Buying a home can be a challenging experience.

There is a lot to think about - from calculating what you can afford, to learning about the different Government schemes, to budgeting for the additional costs you may not have known about.

Understanding what to expect in advance can help make the entire process much simpler.

Paying for the property

There are typically three ways for you to buy a home:

Cash buyer – this is someone who does not need a mortgage and who can prove to the estate agent/vendor with a letter from the bank that they have enough money to make the purchase.

Subject to sale – this is someone who has a property to sell and will be using the funds from the sale to buy another property.

Subject to finance – this is someone who has mortgage approval "in principle" from their lender. People in this group will still need to get formal approval from the mortgage provider before they can sign the contract for sale.

Choosing your mortgage

If you are not a cash buyer and are instead choosing the mortgage approach, you need to figure out how much you can afford in monthly repayments.

The Competition and Consumer Protection Commission(CCPC) has a mortgage calculator that shows what your monthly repayments will be with each provider depending on the amount you borrow, how long the mortgage will last and the interest rate. You also need to consider how much of a mortgage the lender might offer you.

If you are a first-time buyer, you may be able to borrow up to 4 times your gross annual income. If this isn’t your first purchase, you may be able to borrow up to 3.5 times your gross annual income.

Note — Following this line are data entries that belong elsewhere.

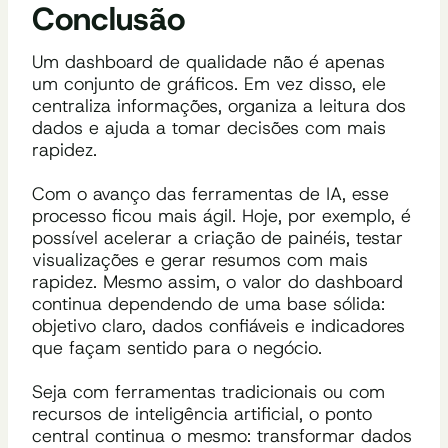
Conclusão
Um dashboard de qualidade não é apenas
um conjunto de gráficos. Em vez disso, ele
centraliza informações, organiza a leitura dos
dados e ajuda a tomar decisões com mais
rapidez.
Com o avanço das ferramentas de IA, esse
processo ficou mais ágil. Hoje, por exemplo, é
possível acelerar a criação de painéis, testar
visualizações e gerar resumos com mais
rapidez. Mesmo assim, o valor do dashboard
continua dependendo de uma base sólida:
objetivo claro, dados confiáveis e indicadores
que façam sentido para o negócio.
Seja com ferramentas tradicionais ou com
recursos de inteligência artificial, o ponto
central continua o mesmo: transformar dados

A 90% limit – also know as Loan to Value - will generally apply to the mortgage you can get when buying a property that will be your primary home. This means you will usually need to fund a minimum of 10% of the purchase price plus stamp duty and other costs from your own resources. See centralbank.ie for current rates. But, if you are buying a property for investment purposes, then the Loan to Value rate is 70%.

There are many other considerations during this stage of the process, such as whether you should apply for a fixed or variable interest rate mortgage, the amount you should try to borrow and the number of years to get the mortgage for.

Some buyers will use a mortgage broker who will offer advice, collect all the necessary documentation and work with the buyer in dealing with mortgage providers. The centralbank.ie has more information on brokers.

Dealing with the lender

The lender will want to make sure that you will be able to meet your mortgage repayments and will ask to see documents to support your application.

Normally they will insist on you being in permanent or regular employment with a steady income and that you have completed your probationary period in work.

They will want to see a history of regular savings and that you have made all your regular payments on time.

And they will ask to see previous payslips (e.g. for the past three months), previous current account statements (e.g. for the past six months), savings account statements for the same or similar period, loan account statements for existing loans going back 12 months and, finally, a recent Employment Detail Summary (available through Revenue here).